45-year-old woman with bleeding plantar papule
Poromas are glandular neoplasms that belong to the spectrum of acrospiromas, along with nodular and clear cell hidradenomas. Historically they have been considered only of eccrine lineage. However, analyses by many investigators suggest that poromas can be of either eccrine or apocrine lineage, and the latest may be even more common. Their malignant counterpart is porocarcinoma.
From the many immunohistochemical studies performed to determine their cellular derivation, it is concluded that poromas arise from the basal keratinocytes of the glandular duct ridge and lower acrosyringium (since poroid cells of the tumor express cytokeratin (CK) 14 and do not express CK1, CK6, CK7, CK10, CD34, or CK77). The scattered larger cells within the tumor express CK1 and CK10 suggesting a ductal differentiation.
While the specific causes of poromas are unknown, there have been reports associated with sites of trauma, chronic radiation dermatitis, or burn injury. In contrast to other adnexal neoplasms, they are not related to genodermatosis and are circumscribed to the skin.
Poromas most commonly present in the middle-aged and elderly population with no gender or race predilection.
Poromas classically manifest as skin-colored papules or nodules smaller than 2 cm in diameter. They occasionally may present pigment and, if they protrude, erosion or ulceration of their surface.

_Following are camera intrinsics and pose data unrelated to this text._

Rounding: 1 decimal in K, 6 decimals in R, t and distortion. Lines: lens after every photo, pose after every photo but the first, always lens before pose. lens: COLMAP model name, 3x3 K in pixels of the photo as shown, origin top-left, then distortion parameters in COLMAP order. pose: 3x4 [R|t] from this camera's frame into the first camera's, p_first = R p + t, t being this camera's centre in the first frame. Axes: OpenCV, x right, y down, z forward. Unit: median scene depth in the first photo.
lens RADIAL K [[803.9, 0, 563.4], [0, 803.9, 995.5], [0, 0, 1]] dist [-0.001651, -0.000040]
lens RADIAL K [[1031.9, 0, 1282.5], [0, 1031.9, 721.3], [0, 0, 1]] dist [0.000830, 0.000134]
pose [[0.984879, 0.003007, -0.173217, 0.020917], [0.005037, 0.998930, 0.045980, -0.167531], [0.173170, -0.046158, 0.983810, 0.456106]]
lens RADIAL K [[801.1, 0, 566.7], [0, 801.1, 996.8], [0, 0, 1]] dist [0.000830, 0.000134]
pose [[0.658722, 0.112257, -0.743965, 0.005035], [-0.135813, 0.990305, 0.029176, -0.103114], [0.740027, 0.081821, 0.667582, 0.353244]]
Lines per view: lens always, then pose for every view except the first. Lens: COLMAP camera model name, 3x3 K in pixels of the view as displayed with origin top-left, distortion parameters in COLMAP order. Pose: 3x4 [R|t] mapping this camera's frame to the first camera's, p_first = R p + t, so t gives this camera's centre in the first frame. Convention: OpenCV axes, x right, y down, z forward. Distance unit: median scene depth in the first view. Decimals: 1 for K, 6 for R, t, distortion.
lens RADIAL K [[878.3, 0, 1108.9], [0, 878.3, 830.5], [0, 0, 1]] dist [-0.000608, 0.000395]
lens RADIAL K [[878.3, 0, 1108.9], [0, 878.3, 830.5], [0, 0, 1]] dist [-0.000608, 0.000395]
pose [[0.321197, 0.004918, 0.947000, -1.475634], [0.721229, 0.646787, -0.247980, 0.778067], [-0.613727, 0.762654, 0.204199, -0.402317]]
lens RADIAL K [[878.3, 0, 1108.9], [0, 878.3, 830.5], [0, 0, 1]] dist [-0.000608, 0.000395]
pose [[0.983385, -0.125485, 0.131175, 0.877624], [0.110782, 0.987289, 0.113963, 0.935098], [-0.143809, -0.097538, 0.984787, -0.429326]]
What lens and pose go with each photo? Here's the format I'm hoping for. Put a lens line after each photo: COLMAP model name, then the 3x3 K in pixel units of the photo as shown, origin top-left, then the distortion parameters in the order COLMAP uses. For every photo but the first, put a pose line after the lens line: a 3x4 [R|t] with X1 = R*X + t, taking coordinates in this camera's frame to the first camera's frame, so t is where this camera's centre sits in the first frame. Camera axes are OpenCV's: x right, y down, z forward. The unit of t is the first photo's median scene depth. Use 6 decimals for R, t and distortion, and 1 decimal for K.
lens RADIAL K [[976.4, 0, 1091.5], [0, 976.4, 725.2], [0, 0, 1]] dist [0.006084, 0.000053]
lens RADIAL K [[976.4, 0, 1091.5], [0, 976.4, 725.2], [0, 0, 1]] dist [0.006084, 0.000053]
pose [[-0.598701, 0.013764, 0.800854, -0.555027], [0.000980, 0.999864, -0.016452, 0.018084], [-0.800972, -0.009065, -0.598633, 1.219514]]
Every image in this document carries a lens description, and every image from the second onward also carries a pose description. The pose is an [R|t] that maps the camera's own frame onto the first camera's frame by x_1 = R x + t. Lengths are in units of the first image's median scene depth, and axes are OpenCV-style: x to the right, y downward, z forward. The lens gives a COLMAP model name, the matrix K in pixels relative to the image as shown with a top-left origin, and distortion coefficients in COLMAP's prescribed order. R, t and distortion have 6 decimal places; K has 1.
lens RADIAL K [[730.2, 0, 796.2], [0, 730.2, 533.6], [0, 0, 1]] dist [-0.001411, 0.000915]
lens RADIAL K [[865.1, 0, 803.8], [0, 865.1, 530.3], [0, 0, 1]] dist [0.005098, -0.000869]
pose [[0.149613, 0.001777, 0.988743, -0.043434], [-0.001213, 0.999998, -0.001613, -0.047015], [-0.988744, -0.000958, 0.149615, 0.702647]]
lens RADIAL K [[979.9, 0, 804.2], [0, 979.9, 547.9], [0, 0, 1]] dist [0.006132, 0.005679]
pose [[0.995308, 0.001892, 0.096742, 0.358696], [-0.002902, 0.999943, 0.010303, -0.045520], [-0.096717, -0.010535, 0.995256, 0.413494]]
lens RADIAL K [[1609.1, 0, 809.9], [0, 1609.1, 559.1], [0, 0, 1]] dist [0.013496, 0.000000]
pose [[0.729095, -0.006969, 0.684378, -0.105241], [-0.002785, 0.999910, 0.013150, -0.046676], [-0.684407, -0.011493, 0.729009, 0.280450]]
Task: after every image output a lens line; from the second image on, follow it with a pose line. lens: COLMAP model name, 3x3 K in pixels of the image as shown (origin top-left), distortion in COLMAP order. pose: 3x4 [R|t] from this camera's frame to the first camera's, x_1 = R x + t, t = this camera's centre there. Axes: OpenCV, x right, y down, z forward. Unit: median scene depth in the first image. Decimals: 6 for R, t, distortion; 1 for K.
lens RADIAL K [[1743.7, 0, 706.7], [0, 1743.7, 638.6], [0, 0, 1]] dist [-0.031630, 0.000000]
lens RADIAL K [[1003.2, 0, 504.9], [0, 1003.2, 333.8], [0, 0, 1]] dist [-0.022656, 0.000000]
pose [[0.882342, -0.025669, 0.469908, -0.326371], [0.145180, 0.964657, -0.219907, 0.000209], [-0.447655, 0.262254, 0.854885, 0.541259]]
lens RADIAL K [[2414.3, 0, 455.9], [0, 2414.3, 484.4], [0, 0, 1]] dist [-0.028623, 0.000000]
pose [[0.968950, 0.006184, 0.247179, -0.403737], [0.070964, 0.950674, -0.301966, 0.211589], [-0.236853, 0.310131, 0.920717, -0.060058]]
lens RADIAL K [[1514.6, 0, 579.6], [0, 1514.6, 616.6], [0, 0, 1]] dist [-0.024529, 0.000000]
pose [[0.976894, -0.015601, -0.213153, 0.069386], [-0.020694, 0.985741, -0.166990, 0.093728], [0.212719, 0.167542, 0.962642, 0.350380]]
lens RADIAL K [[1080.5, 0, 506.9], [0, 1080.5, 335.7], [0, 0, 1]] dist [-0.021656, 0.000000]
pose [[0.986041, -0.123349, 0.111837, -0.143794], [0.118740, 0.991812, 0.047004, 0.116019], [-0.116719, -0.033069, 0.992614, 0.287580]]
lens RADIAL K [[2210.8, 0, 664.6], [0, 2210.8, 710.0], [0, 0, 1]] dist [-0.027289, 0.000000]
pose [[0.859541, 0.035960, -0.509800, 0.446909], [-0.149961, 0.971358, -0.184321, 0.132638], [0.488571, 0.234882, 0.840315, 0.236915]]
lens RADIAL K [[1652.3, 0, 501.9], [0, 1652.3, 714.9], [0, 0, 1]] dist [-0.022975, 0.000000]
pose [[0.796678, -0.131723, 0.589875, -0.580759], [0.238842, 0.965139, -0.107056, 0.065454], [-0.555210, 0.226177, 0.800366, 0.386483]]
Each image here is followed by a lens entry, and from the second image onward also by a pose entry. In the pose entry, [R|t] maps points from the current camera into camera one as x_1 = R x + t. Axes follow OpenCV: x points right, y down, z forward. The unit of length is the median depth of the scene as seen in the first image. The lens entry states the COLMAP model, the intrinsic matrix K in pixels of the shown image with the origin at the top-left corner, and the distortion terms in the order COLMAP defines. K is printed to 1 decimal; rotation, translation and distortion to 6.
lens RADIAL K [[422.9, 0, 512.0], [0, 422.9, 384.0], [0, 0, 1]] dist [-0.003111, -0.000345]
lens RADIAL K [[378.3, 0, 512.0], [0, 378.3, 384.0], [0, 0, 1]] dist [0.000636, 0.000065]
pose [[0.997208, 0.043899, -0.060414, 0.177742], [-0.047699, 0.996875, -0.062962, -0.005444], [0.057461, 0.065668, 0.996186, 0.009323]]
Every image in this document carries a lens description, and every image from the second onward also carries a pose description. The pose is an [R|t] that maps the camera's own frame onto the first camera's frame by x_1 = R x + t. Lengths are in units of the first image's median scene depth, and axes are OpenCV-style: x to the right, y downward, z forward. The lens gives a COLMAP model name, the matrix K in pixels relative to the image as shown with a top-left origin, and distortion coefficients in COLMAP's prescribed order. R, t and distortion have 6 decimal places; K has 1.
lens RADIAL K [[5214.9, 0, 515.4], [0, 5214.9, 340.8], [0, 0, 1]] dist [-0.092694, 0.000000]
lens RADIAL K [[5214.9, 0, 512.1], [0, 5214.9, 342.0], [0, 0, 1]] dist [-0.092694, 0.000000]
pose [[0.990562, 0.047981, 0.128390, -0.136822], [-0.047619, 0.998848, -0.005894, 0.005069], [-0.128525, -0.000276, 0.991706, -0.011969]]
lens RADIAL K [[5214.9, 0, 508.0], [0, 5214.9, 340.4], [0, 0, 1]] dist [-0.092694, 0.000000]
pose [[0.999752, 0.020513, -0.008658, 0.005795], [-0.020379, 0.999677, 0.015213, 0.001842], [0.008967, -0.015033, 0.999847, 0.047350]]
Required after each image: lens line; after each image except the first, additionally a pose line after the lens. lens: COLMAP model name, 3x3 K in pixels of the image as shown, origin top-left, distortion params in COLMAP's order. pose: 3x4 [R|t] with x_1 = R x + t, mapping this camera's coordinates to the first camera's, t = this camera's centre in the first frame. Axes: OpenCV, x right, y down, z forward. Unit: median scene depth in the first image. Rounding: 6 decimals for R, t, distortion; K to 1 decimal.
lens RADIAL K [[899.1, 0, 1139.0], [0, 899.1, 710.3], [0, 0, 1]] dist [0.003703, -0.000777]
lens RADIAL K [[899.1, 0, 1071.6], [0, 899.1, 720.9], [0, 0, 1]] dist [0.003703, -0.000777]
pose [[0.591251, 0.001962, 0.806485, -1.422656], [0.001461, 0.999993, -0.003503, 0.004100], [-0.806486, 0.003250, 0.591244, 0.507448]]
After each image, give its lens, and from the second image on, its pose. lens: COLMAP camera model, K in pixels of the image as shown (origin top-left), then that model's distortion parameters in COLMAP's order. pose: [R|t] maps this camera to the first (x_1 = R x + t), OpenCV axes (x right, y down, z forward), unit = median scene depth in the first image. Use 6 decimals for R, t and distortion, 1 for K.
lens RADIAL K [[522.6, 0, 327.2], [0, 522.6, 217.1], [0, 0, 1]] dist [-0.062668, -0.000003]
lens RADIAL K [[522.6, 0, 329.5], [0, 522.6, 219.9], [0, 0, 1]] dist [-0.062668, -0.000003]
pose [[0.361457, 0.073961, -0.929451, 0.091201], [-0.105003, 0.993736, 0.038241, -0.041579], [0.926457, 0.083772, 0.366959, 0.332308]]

Although most poromas are asymptomatic, slow-growing, or stable nodular lesions, pain can be a presenting sign. If it develops, it is important to inquire about a history of bleeding, pruritus, and growth as these qualities are more common in porocarcinomas.
Although they have been historically described as acral neoplasms, they can arise in non-acral skin with even higher incidence. Poromas can manifest in association with nevus sebaceous as a secondary neoplasm.
The clinical differential diagnosis is comprised of both benign and malignant neoplasms such as pyogenic granuloma, clonal seborrheic keratosis, angioma, dermatofibroma, amelanotic melanoma, Merkel cell carcinoma, squamous cell carcinoma, basal cell carcinoma, and porocarcinoma.
Hematoxylin and eosin show a circumscribed tumor composed of uniform basaloid or poroid cells extending from the epidermis into the upper dermis, with few pale larger cells and small ducts and/or cysts scattered within. Although poromas can usually be considered benign based on circumscription and benign cytologic features, is not uncommon to see small foci of necrosis and a highly vascularized (granulation tissue-like) stroma, the combination of which can create an unnecessary concern for malignancy.
Poromas manifest several different variations. Hidroacanthoma simplex has been described as a purely intraepidermal poroma, while the dermal duct tumor has been described as an intradermal poroma, and not completely different entities. These tumors are similar both clinically and histologically with the same derivation simply found at different locations within the skin, and studies have shown that serial sections of dermal duct tumors do reveal a connection to the epidermis.
Variations in the histology have been reported. Poromas may show scattered sebocytes among the poroid cells, which raises the question of apocrine differentiation in this subtype. While eccrine and apocrine glands have distinct functions, they both arise from down growths of the epidermis around the fourth month of gestation and therefore do have some common cellular precursors.
Prognostic and molecular features
The prognosis of poromas is favorable because the lesions have no known clinical significance. Even poromatosis (multiple poromas) is not known to be associated with other anomalies. The risk of malignant transformation of a poroma is minimal and is thought to be similar to that of normal skin. Multiple poromas may be of cosmetic concern and are sometimes disabling, especially if involvement of the sole is noted.